For adults with migraine receiving sumatriptan, pain relief, time to pain relief, and clinical disability were improved. Both benefits and adverse effects increased as dosage increased.

Source of funding: Not stated.

For article reprint: Dr. N.T. Mathew, The Houston Headache Clinic, 1213 Hermann Drive, Houston, TX 77704, USA. FAX 713-526-6369.

* P value calculated from data in the article.


Severe headache, including migraine, is the most common neurologic complaint encountered by clinicians. It affects 10% of adults. The study by Mathew and colleagues confirms that injections of sumatriptan to treat migraine headache are well tolerated and more effective than placebo.

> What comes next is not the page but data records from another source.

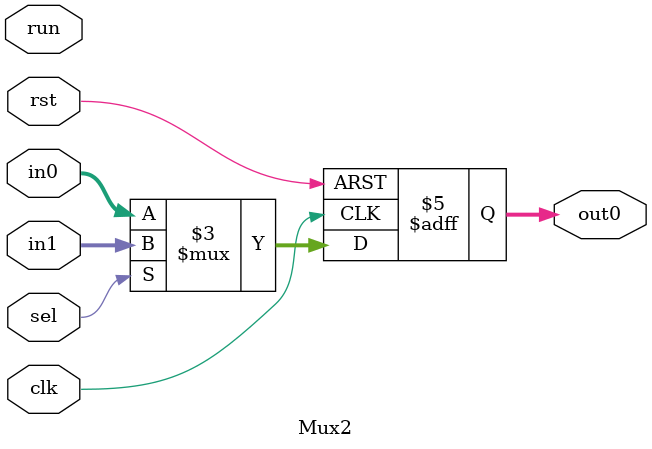
<source format=v>
`timescale 1ns / 1ps
`include "global_defines.vh"
`include "xversat.vh"

module Mux2 #(
         parameter DATA_W = 32
      )
    (
    //control
    input                         clk,
    input                         rst,
    
    input                         run,

    //input / output data
    input [DATA_W-1:0]            in0,
    input [DATA_W-1:0]            in1,

    (* versat_latency = 1 *) output reg [DATA_W-1:0]       out0,
    
    input                         sel
    );

always @(posedge clk,posedge rst)
begin
   if(rst)
      out0 <= 0;
   else
      if(sel)
         out0 <= in1;
      else
         out0 <= in0;
end

endmodule
</source>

In addition, neurologists in Europe who have extensive experience with this medication believe that subcutaneous sumatriptan is more effective than ergotamine and other treatments (1). Oral sumatriptan may be similarly effective.

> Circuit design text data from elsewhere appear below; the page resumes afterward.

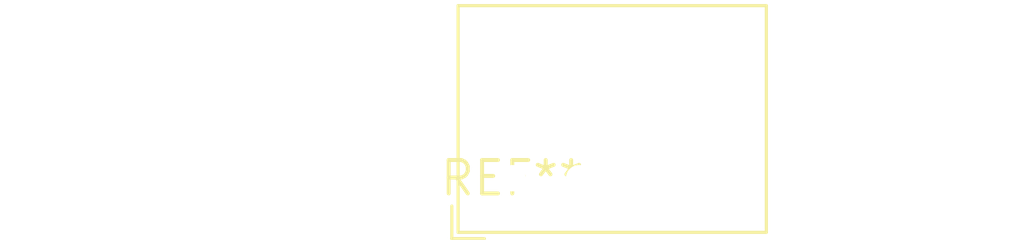
<source format=kicad_pcb>
(kicad_pcb (version 20240108) (generator pcbnew)

  (general
    (thickness 1.6)
  )

  (paper "A4")
  (layers
    (0 "F.Cu" signal)
    (31 "B.Cu" signal)
    (32 "B.Adhes" user "B.Adhesive")
    (33 "F.Adhes" user "F.Adhesive")
    (34 "B.Paste" user)
    (35 "F.Paste" user)
    (36 "B.SilkS" user "B.Silkscreen")
    (37 "F.SilkS" user "F.Silkscreen")
    (38 "B.Mask" user)
    (39 "F.Mask" user)
    (40 "Dwgs.User" user "User.Drawings")
    (41 "Cmts.User" user "User.Comments")
    (42 "Eco1.User" user "User.Eco1")
    (43 "Eco2.User" user "User.Eco2")
    (44 "Edge.Cuts" user)
    (45 "Margin" user)
    (46 "B.CrtYd" user "B.Courtyard")
    (47 "F.CrtYd" user "F.Courtyard")
    (48 "B.Fab" user)
    (49 "F.Fab" user)
    (50 "User.1" user)
    (51 "User.2" user)
    (52 "User.3" user)
    (53 "User.4" user)
    (54 "User.5" user)
    (55 "User.6" user)
    (56 "User.7" user)
    (57 "User.8" user)
    (58 "User.9" user)
  )

  (setup
    (pad_to_mask_clearance 0)
    (pcbplotparams
      (layerselection 0x00010fc_ffffffff)
      (plot_on_all_layers_selection 0x0000000_00000000)
      (disableapertmacros false)
      (usegerberextensions false)
      (usegerberattributes false)
      (usegerberadvancedattributes false)
      (creategerberjobfile false)
      (dashed_line_dash_ratio 12.000000)
      (dashed_line_gap_ratio 3.000000)
      (svgprecision 4)
      (plotframeref false)
      (viasonmask false)
      (mode 1)
      (useauxorigin false)
      (hpglpennumber 1)
      (hpglpenspeed 20)
      (hpglpendiameter 15.000000)
      (dxfpolygonmode false)
      (dxfimperialunits false)
      (dxfusepcbnewfont false)
      (psnegative false)
      (psa4output false)
      (plotreference false)
      (plotvalue false)
      (plotinvisibletext false)
      (sketchpadsonfab false)
      (subtractmaskfromsilk false)
      (outputformat 1)
      (mirror false)
      (drillshape 1)
      (scaleselection 1)
      (outputdirectory "")
    )
  )

  (net 0 "")

  (footprint "Converter_DCDC_RECOM_R-78S-0.1_THT" (layer "F.Cu") (at 0 0))

)

</source>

Is sumatriptan the panacea long sought by those afflicted with frequent and severe headaches? Although it is now justified to state that sumatriptan is helpful for selected patients, the answer to this question is clearly no. First, when the frequency of headaches exceeds 2 per month, daily preventive therapy is often necessary. Sumatriptan has not been evaluated for migraine prophylaxis in clinical trials. Second, sumatriptan causes vasoconstriction, the magnitude of which may be important in patients with underlying coronary artery disease (2). Third, patients with migraines frequently misuse analgesics, and they (and prescribing physicians) may overuse sumatriptan. Fourth, patients with migraines seen in referral centers may not resemble patients in office-based practice who have a variety of migraine and muscle-contraction ("tension") headache symptoms, which often respond idiosyncratically and inconsistently to medication. Fifth, the relative expense of sumatriptan makes a careful cost-benefit analysis important (1). Finally, although sumatriptan is currently the pharmacologic agent of choice for treatment of acute migraine, an unexamined question is whether exclusive reliance on "stabs and tabs" is the best or only way to manage this chronic disorder. The empathic physician finds that understanding, counseling, and encouraging behavior and lifestyle modification will more often make the frequent use of medications, including sumatriptan, redundant (3).

Matthew Menken, MD
Robert Wood Johnson Medical SchoolNew Brunswick, New Jersey, USA


1. Sumatriptan, serotonin, migraine, and money. Lancet. 1992;339:151-2.

2. Ottervanger JP, Paalman HJ, Boxma GL, Stricker BH. Transmural myocardial infarction with sumatriptan. Lancet. 1993;341:861-2.

3. Lance JW. Treatment of migraine. Lancet. 1992;339:1207-9.